Retype the listing below, starting at its first line and stopping after the line that contains "not share them with anyone. Want to win two". Keep every character and line break unchanged.

• **Source material**
□ □ □ □
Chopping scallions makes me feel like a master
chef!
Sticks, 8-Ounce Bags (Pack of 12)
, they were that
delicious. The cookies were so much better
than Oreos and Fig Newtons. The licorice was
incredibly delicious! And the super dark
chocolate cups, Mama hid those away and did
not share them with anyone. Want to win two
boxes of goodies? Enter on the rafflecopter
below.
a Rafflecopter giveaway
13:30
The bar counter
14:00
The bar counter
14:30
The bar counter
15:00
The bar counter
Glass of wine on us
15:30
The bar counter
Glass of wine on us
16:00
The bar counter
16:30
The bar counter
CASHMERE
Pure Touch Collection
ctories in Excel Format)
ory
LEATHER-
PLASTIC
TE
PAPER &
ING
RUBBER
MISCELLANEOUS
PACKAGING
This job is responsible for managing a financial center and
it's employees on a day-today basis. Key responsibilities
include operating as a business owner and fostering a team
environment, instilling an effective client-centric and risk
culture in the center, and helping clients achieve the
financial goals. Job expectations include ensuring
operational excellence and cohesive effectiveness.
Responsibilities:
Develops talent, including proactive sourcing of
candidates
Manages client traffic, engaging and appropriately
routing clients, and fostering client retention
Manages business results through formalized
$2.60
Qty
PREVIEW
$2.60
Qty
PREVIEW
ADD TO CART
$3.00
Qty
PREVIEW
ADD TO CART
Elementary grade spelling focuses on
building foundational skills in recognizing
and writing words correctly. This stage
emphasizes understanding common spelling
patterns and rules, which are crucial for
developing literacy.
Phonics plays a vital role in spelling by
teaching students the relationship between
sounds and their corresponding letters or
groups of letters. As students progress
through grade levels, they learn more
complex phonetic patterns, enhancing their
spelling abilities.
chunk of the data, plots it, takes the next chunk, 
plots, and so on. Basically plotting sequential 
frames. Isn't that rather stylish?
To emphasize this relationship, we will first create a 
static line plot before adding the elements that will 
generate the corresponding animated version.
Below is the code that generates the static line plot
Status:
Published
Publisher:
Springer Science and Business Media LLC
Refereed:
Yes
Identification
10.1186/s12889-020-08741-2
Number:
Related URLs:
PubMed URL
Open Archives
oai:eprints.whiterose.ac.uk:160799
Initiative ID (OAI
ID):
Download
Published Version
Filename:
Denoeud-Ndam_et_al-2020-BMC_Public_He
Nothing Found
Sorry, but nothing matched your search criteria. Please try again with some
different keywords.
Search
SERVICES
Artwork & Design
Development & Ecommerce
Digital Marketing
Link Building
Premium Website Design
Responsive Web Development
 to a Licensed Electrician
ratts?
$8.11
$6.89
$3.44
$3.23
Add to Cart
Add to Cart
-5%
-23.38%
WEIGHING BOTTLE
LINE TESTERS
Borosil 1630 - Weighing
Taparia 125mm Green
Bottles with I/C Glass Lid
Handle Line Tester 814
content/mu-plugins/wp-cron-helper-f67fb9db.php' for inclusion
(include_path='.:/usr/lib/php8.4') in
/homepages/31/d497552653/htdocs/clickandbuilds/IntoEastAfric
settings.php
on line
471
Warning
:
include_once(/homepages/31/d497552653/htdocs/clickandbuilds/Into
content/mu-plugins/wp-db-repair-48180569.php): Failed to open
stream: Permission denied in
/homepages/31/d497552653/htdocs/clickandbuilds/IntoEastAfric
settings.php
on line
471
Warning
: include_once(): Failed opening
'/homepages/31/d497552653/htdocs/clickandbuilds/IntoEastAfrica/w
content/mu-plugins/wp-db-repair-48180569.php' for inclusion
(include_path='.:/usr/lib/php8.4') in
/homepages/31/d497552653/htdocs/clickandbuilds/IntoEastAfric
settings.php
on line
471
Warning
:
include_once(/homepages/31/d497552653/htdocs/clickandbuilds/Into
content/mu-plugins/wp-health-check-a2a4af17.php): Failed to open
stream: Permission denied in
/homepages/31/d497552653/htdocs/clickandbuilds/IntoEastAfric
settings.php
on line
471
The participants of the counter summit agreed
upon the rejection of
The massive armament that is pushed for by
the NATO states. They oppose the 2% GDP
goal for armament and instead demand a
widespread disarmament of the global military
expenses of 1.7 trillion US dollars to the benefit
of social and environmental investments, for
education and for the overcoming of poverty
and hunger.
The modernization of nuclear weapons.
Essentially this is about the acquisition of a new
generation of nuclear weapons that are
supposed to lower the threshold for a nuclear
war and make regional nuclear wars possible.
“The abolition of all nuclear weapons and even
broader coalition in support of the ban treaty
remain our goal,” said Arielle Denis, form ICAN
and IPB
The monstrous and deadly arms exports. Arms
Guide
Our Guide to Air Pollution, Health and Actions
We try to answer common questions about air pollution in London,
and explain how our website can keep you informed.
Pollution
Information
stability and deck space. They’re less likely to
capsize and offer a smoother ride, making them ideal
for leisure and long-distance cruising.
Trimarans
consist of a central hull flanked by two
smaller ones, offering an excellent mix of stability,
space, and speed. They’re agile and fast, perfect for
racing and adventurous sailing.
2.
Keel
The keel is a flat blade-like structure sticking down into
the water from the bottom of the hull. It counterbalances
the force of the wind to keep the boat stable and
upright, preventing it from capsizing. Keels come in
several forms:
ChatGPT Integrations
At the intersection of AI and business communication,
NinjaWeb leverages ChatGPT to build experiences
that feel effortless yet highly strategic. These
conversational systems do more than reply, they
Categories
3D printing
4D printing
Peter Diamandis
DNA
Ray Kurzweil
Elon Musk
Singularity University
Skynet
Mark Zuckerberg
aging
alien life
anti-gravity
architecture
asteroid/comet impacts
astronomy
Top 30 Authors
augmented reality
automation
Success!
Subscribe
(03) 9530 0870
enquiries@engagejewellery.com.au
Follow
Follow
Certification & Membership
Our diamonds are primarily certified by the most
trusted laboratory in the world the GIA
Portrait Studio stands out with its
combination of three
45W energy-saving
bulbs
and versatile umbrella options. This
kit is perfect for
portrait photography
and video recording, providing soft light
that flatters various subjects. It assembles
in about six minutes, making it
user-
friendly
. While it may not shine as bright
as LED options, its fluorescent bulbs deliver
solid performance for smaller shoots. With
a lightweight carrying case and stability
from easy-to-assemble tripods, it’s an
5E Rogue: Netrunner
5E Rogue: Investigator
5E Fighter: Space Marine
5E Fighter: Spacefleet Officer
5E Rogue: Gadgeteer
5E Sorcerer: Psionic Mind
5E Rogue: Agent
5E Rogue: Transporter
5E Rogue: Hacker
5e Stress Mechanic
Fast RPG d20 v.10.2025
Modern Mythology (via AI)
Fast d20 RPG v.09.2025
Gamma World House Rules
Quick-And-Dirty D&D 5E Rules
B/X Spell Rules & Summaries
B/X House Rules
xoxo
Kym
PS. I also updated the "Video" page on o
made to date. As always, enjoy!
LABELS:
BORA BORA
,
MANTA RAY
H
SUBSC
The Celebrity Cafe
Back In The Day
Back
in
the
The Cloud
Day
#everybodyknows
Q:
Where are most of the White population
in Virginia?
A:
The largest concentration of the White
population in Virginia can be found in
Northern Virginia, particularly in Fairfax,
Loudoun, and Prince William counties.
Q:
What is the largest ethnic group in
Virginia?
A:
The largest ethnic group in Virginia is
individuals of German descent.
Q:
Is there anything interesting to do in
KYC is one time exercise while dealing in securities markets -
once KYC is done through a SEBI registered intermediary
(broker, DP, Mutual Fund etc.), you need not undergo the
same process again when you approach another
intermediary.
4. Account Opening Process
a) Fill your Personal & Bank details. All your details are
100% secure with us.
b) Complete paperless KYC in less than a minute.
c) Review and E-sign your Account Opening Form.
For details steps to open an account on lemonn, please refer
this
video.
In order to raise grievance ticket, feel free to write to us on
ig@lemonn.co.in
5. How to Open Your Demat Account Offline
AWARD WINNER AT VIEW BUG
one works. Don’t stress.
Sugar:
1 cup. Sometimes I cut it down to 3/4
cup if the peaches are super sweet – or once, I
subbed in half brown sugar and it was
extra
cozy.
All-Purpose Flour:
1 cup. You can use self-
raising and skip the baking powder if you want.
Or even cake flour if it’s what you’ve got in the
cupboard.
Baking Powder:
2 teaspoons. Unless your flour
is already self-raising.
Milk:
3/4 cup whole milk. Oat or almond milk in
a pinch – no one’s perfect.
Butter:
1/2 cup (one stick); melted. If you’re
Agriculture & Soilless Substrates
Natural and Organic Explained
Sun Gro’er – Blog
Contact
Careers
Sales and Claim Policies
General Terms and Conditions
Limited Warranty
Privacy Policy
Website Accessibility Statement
□ □ □ □
• **Solution**
Chopping scallions makes me feel like a master
chef!
Sticks, 8-Ounce Bags (Pack of 12)
, they were that
delicious. The cookies were so much better
than Oreos and Fig Newtons. The licorice was
incredibly delicious! And the super dark
chocolate cups, Mama hid those away and did
not share them with anyone. Want to win two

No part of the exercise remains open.